-- Opening Marker --
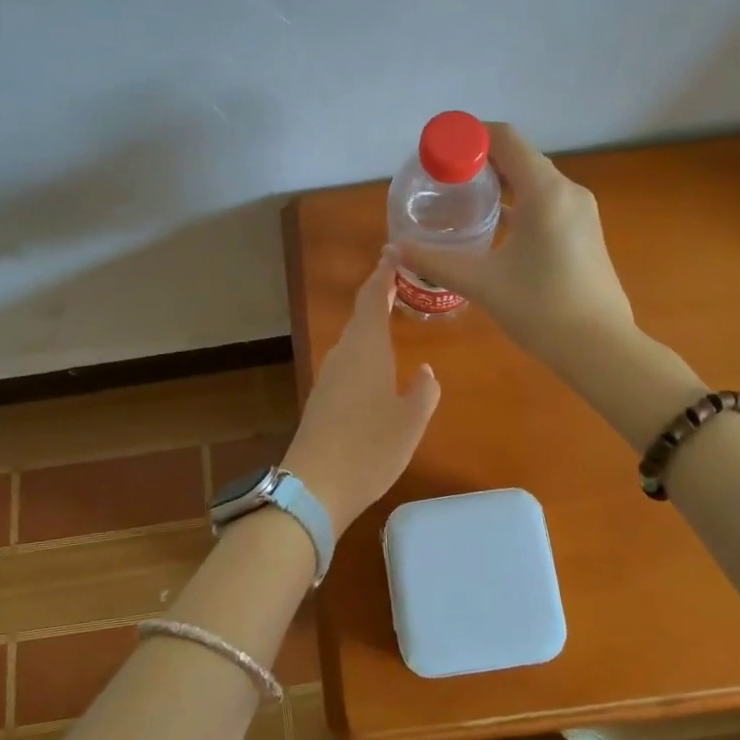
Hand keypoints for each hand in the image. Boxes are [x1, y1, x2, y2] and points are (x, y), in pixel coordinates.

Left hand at [281, 250, 440, 534]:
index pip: (372, 298)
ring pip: (353, 339)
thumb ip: (423, 392)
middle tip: (401, 282)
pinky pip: (347, 361)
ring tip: (392, 317)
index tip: (393, 253)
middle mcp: (343, 355)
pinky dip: (364, 350)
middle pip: (360, 316)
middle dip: (378, 295)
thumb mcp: (410, 421)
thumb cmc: (369, 448)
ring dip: (370, 324)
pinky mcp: (322, 399)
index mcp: (366, 349)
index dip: (383, 274)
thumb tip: (425, 371)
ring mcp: (329, 377)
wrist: (315, 487)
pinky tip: (376, 365)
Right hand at [399, 121, 634, 363]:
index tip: (438, 151)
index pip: (504, 138)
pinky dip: (519, 202)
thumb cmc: (540, 308)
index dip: (468, 137)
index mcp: (545, 191)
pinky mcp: (584, 231)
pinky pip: (546, 201)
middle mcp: (567, 191)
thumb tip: (394, 249)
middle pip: (519, 156)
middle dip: (479, 160)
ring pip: (534, 180)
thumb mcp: (481, 283)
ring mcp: (580, 211)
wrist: (599, 348)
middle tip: (442, 178)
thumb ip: (435, 261)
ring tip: (462, 199)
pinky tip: (495, 226)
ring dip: (500, 182)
-- Closing Marker --
TASK BRIEF: Using only the entries above, output the line with "middle pip: (360, 316)", the line with "pinky tip: (376, 365)", and all lines between them, exactly as they stand.

WRITTEN REPLY:
middle pip: (360, 316)
middle dip: (378, 295)
thumb mcp: (410, 421)
thumb cmc: (369, 448)
ring dip: (370, 324)
pinky mcp: (322, 399)
index mcp: (366, 349)
index dip: (383, 274)
thumb tip: (425, 371)
ring mcp: (329, 377)
wrist: (315, 487)
pinky tip: (376, 365)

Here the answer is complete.